By PA Rep. Keith Rothfus
Fortunately for Americans who want to disentangle tax dollars from abortion — which pro-life Americans consider morally wrong and which a number of pro-choice Americans consider morally fraught — we do have another option this November.
Republican presidential nominee Donald Trump recently released his pro-life platform, which includes making permanent the Hyde Amendment, the 1976 law prohibiting the use of federal money for abortion except in cases when the mother’s life is at stake or in cases of rape or incest.
He promises to sign into law the Pain-Capable Unborn Child Protection Act, which I cosponsored and supported on the House floor; nominate pro-life justices to the Supreme Court; and defund Planned Parenthood so long as they continue to perform abortions.
If elected president, Hillary Clinton promises to repeal the Hyde Amendment. Likewise, the 2016 Democratic Party platform states the party’s intention to overturn laws and policies that it believes “impede a woman’s access to abortion,” including the Hyde Amendment. This aggressive abortion agenda reflects a radical departure from commonly held positions of pro-life and pro-choice Americans over the past four decades and is not based on current public opinion.
Absent public pressure for taxpayer funded abortion, what is the Left’s motivation to expand abortion? Abortion is certainly lucrative. Planned Parenthood President Cecile Richards was paid more than $2.47 million from 2009 to 2013.

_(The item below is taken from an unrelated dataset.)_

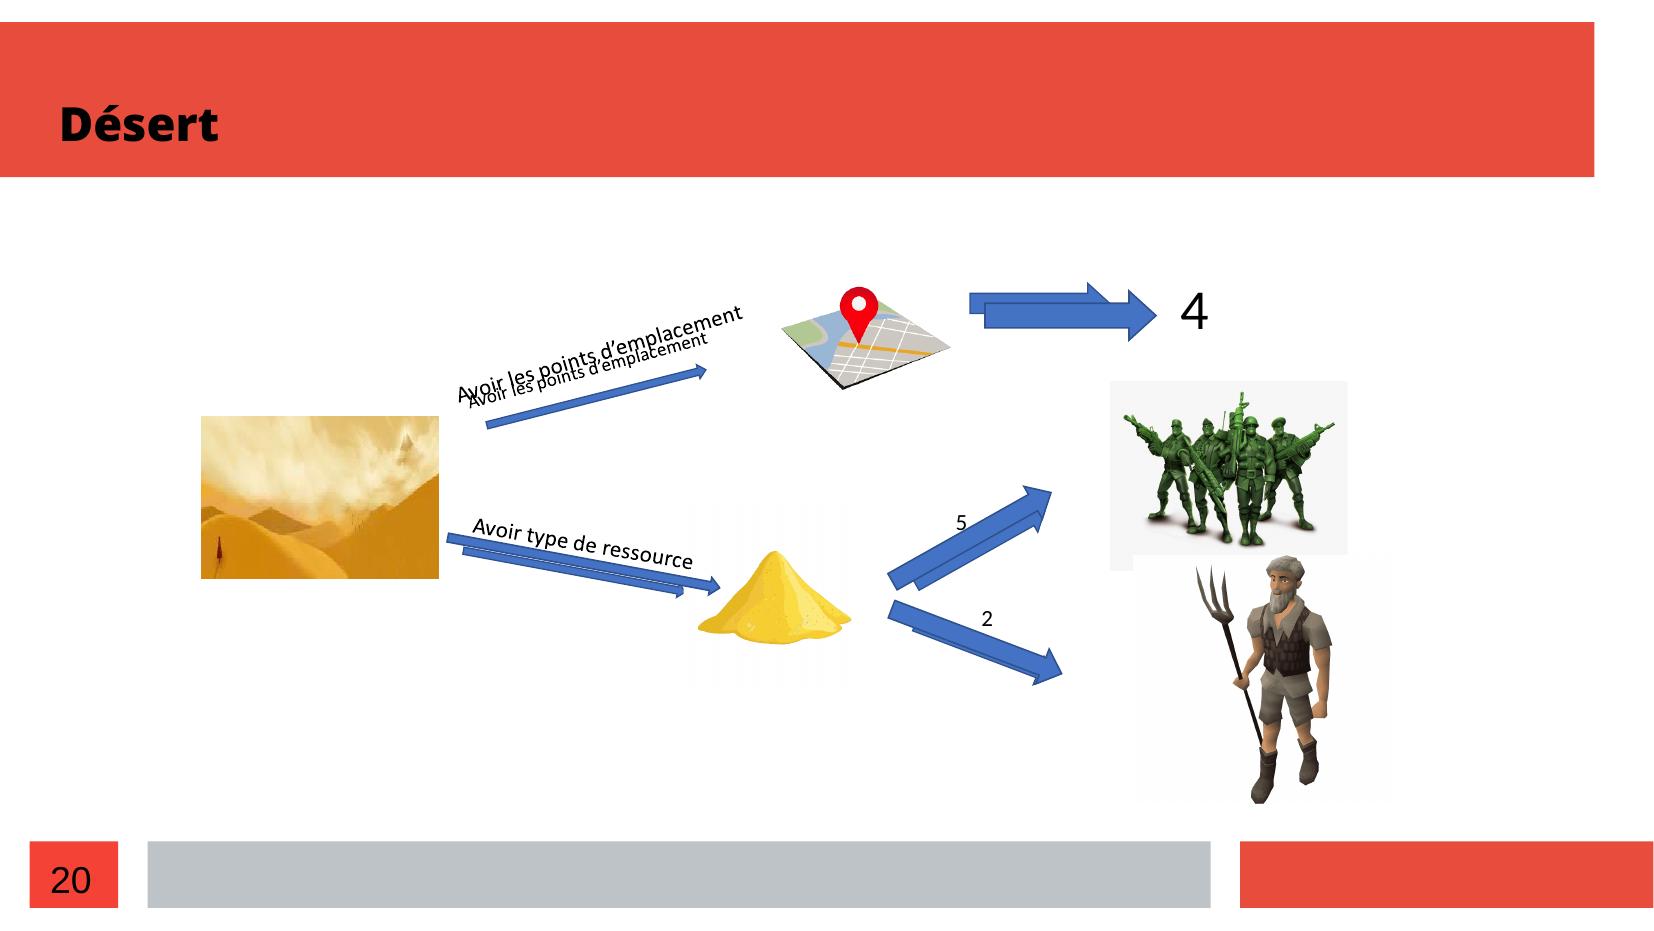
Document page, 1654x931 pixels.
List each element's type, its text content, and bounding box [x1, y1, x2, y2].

picture [200, 259, 1394, 804]
title Désert [59, 44, 1595, 156]
text_box 20 [35, 852, 130, 910]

In 2013, the profit-driven abortion giant reported net assets of $1.4 billion, performed 327,653 abortions, and accepted $528 million in taxpayer funds. But beyond this, abortion is one of the most powerful tools at liberal elites’ disposal to socially engineer society.
Take it from Mrs. Clinton. Last year during a speech she gave at the 6th annual Women in the World Summit she unapologetically painted “religious beliefs,” as an undue obstacle to abortion. She suggested that abortion (unsurprisingly veiled under the phrase “reproductive healthcare”) is necessary for women’s advancement in society.
"Laws have to be backed up with resources and political will,” she opined, “And deep-seated cultural codes, religious beliefs and structural biases have to be changed.”